Date
17 December 2017
Ng Hong-mun (inset) says the government was wrong to back down on national education despite protests in 2012. The banner says 'Against "brainwashing" education'. Photos: HKEJ
Ng Hong-mun (inset) says the government was wrong to back down on national education despite protests in 2012. The banner says 'Against "brainwashing" education'. Photos: HKEJ

Pro-Beijing columnist calls for national education in schools

Ng Hong-Mun, a former Hong Kong deputy to the National People’s Congress, has called for the revival of plans to introduce national education to schools, am730 reported Friday.

He said the subject could be an effective way to enhance the knowledge of students about their country and its history.

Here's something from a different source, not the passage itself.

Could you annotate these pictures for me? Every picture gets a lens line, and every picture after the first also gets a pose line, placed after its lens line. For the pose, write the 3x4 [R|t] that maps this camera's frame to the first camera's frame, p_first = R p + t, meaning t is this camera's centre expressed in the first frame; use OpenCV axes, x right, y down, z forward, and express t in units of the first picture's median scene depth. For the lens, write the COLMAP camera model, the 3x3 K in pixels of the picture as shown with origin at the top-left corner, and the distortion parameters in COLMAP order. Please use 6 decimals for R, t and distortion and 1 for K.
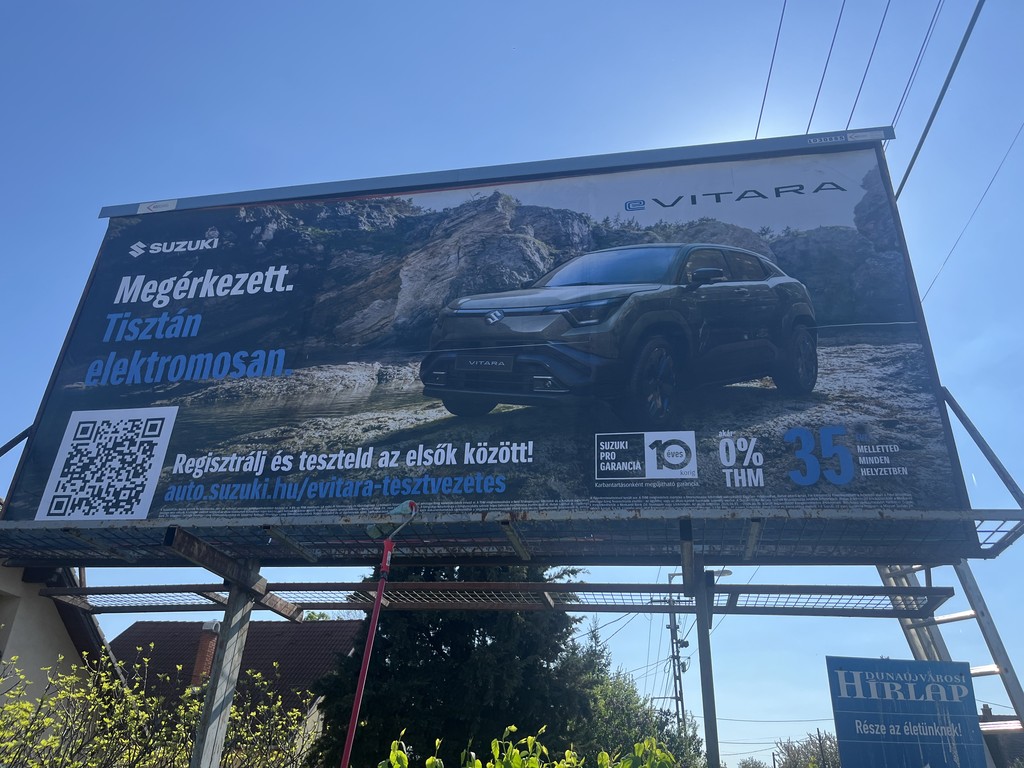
lens RADIAL K [[770.9, 0, 498.3], [0, 770.9, 384.5], [0, 0, 1]] dist [0.062095, -0.083599]
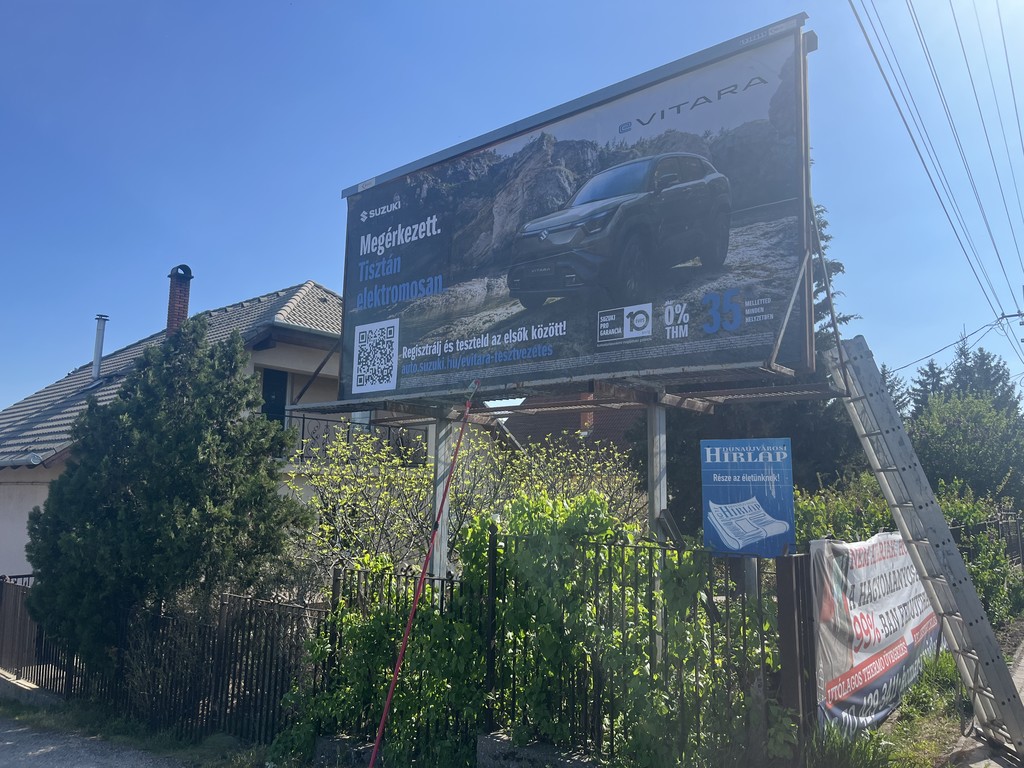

The Ming Pao Daily columnist said the outbreak of the Occupy movement stemmed from young people’s discontentment with reality and the establishment.

Ng said the continued protests would only make people tired of the political debate and increased the chances of the Legislative Council passing the government-proposed political reform bill.

He described the Occupy protests as riots and doubted that they would end after two days of clearing operations by the police in Mong Kok.

“They could come back any time with any excuse,” Ng said.

The protesters’ requests were too varied, he said.

“One moment, they wanted the National People’s Congress ruling on August 31 to be withdrawn, and then they wanted Chief Executive Leung Chun-ying to be removed from office the next,” Ng said.

He said the debates over political reform were only an excuse for the younger generation to unleash their frustrations about not being able to buy a flat, the widening wealth gap and their inability to land a good job with reasonable pay.

Ng said the hearts of the Hong Kong people have not been won 17 years after the change of sovereignty.

“The anti-China sentiments do not help,” he said.

Ng said long-term education is the key and disagreed with the government for backing down under public pressure in 2012 from its proposal to introduce national education.

He also criticized the removal of Chinese history from the list of compulsory subjects.

Meanwhile, Ng said Legislative Council president Jasper Tsang Yok-sing is interested in running in the 2017 election for chief executive, but Ng admitted Tsang’s pro-Communist Party background could hurt his chances.